◆ REQUIRED WORK ◆
Could you copy, word for word, only the lines from the one containing "snow that falls in" through the last line of the records below, both included?

==== EXCERPTED DATA ====

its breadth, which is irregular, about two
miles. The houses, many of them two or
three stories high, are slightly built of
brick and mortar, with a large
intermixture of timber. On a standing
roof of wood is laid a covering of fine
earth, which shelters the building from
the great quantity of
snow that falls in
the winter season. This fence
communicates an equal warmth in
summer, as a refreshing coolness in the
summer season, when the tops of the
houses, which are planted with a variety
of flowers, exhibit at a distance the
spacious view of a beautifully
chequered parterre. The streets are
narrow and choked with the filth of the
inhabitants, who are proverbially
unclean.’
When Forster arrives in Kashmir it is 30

====

◆ TASK RESPONSE ◆
snow that falls in
the winter season. This fence
communicates an equal warmth in
summer, as a refreshing coolness in the
summer season, when the tops of the
houses, which are planted with a variety
of flowers, exhibit at a distance the
spacious view of a beautifully
chequered parterre. The streets are
narrow and choked with the filth of the
inhabitants, who are proverbially
unclean.’
When Forster arrives in Kashmir it is 30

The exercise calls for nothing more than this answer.